**Elenco dei compiti**
[1] Rispondi a queste domande sull'estratto della Villa:
(a) In quale ambiente, e a quale piano, era custodita la collezione di statue classiche?
(b) In che anno fu celebrato il matrimonio di Maria Arconati nella Cappella privata?
(c) Quali stanze private dell'Ala delle Signore vengono nominate?
[2] Prosegui l'estratto sulla Villa a partire dalla sua ultima frase.

I frammenti principali del monumento, infatti, arrivarono a Castellazzo tra il Seicento e il Settecento e rimasero nelle collezioni della Villa fino agli anni Novanta, quando furono acquistati dal Castello Sforzesco di Milano.
LA GALLERIA E LA CAPPELLA DI FAMIGLIA
Proseguendo oltre le sale dedicate alla Quadreria, si entra nella Galleria dei dipinti. Qui si trovava la collezione principale delle opere d’arte su tela: ritratti più piccoli di quelli esposti nelle precedenti sale, paesaggi, scene mitologiche e religiose.
La Galleria dei dipinti si trova proprio sopra la Gipsoteca, che, al piano terra, custodiva invece la collezione di statue classiche, tra cui anche una copia della Venere de’ Medici.
Proprio all’ingresso della Galleria si trova la Cappella privata Arconati, dove – si dice – le nobildonne iniziassero le loro giornate con una preghiera alla Vergine, dipinta con grande maestria con la tecnica del trompe l’oeil, tanto da sembrare una statuina tridimensionale e non solo una pittura. Avere una cappella privata al primo piano della propria Villa non era certo da tutti!
Già nel Cinquecento, infatti, San Carlo Borromeo aveva stabilito che chiunque desiderasse una cappella privata presso la propria nobile residenza, ne edificasse prima una aperta al popolo al piano terra. Gli Arconati di certo devono avere pensato che mai avrebbero diviso gli ambienti della loro Villa con la popolazione del borgo, pertanto trovarono un piccolo escamotage a questo “imprevisto”: proprio accanto alla Villa sorge la chiesetta medievale dedicata a San Guglielmo. Ebbene, gli Arconati dichiararono che quella era la loro cappella per il popolo – assumendosi la responsabilità di prendersene cura – potendo, così, far edificare e benedire una esclusiva Cappella privata al piano nobile, dove nel 1629 fu celebrato il matrimonio di Maria Arconati. E a sposare la nipote arrivò niente meno che l’Arcivescovo Federico Borromeo in persona!
L’ALCOVA
A onor del vero dobbiamo dire che l’Ala delle Signore della Villa comprende solo alcune stanze dedicate esclusivamente alle dame: si tratta di stanze private, tra le quali un guardaroba e una sala dove le donne mangiavano, quando non dovevano partecipare alle occasioni mondane.
Tutte le sale di cui abbiamo parlato finora erano ambienti utilizzati prevalentemente dalle dame, ma di certo non preclusi ai nobiluomini.

[Righe estratte]
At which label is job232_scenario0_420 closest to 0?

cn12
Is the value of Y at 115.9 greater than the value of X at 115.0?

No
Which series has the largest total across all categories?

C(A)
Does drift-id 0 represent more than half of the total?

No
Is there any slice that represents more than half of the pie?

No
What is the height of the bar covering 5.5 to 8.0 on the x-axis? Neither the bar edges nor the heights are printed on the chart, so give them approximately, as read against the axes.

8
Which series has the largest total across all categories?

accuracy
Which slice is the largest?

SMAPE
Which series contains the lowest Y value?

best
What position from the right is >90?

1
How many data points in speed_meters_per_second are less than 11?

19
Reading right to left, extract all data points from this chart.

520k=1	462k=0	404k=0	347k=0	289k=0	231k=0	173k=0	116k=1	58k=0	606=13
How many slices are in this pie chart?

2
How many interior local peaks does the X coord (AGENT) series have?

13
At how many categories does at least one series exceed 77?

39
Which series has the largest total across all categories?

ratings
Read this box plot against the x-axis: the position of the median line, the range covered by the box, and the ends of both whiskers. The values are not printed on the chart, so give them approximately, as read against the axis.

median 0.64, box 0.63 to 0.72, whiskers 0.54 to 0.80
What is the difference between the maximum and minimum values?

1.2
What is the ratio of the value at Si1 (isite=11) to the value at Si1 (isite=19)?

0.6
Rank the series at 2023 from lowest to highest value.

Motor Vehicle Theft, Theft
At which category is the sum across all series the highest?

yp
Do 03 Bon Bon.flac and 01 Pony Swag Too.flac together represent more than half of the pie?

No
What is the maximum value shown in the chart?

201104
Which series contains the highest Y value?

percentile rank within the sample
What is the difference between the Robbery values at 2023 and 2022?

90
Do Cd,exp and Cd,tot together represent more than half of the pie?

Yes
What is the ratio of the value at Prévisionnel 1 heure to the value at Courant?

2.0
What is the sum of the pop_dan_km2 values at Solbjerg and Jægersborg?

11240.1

**Soluzioni dell'esercizio**
[1]
(a) Nella Gipsoteca, al piano terra, proprio sotto la Galleria dei dipinti.
(b) Nel 1629.
(c) Un guardaroba e una sala in cui le donne mangiavano quando non dovevano partecipare alle occasioni mondane.

[2]
Sicuramente non lo era la stanza immediatamente adiacente alla Galleria, che è l’Alcova del piano nobile.
Le alcove erano una tipologia di camere da letto presenti in ogni residenza nobiliare ed erano caratterizzate dal fatto di essere spesso ricavate in una porzione riparata all’interno di un ambiente più ampio, dal quale erano separate tramite cortine o tendaggi.
Ciò che caratterizzava maggiormente le alcove era l’uso che ne veniva fatto: erano, infatti, le camere deputate all’amore carnale e al piacere sessuale.
La decorazione pittorica della sala sottolinea il fatto che questa stanza fosse l’unica di tutta l’ala utilizzata durante la notte: il meraviglioso sfondato prospettico rivela, infatti, un cielo stellato nel quale si libra una figura maschile con in mano uno stilo e una cornucopia dalla quale fuoriesce del fumo. Si tratta di Hypnos, il dio del sonno, che con la sua verga magica tocca le palpebre degli uomini, mentre versa su di loro un fluido soporifero che li fa addormentare dolcemente.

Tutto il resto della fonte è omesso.